On my recent visit to Big Bend Ranch State Park, for the January installment of “Parks and Recs,” my friends and I stayed at the remote and primitive Vista del Chisos campsite, one of around fifty camping areas available in the park. You can get to a few of these sites in a passenger vehicle, but for most you’ll need high clearance or four-wheel drive (or both).
If you and your sedan want to toe in to sleeping in the park, try the appropriately named Grassy Banks campground. It’s right off FM 170 (but still feels isolated), has three sheltered sites and three that are open, plus a primitive toilet (bring your headlamp). It nestles up to a fairly deep stretch of the Rio Grande, whose ongoing journey through the reeds and over the rocks will lull you to sleep. Want a proper roof over your head inside the park? Consider the Sauceda Lodge Bunkhouse, an old hunting lodge that offers community facilities and thirty dorm-style beds, gals on one side, fellers on the other. Rates are $35 per person, plus the daily entrance fee to the park.

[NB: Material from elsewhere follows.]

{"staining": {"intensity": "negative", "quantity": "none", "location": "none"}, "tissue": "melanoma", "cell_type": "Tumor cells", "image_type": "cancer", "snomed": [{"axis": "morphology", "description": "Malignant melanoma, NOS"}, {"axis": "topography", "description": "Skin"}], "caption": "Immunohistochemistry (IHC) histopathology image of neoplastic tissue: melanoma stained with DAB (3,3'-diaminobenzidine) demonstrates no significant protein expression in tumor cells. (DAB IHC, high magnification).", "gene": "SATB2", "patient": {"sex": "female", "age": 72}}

If you’d rather make a daytime visit to the park and then slumber in climate-controlled comfort, Lajitas Golf Resort and Spa is just up the road, an unexpected oasis complete with swimming pool, bar and restaurant, shops, and the occasional poolside peccary. Rates start at around $199.
And since you’re so close, you might as well drive twelve miles east into the tiny ghost town of Terlingua, where you can chat with the locals, pick up a “¡Viva Terlingua!” bumper sticker at the Terlingua Trading Company, and polish off a chili cheeseburger and a margarita at the Starlight Theatre.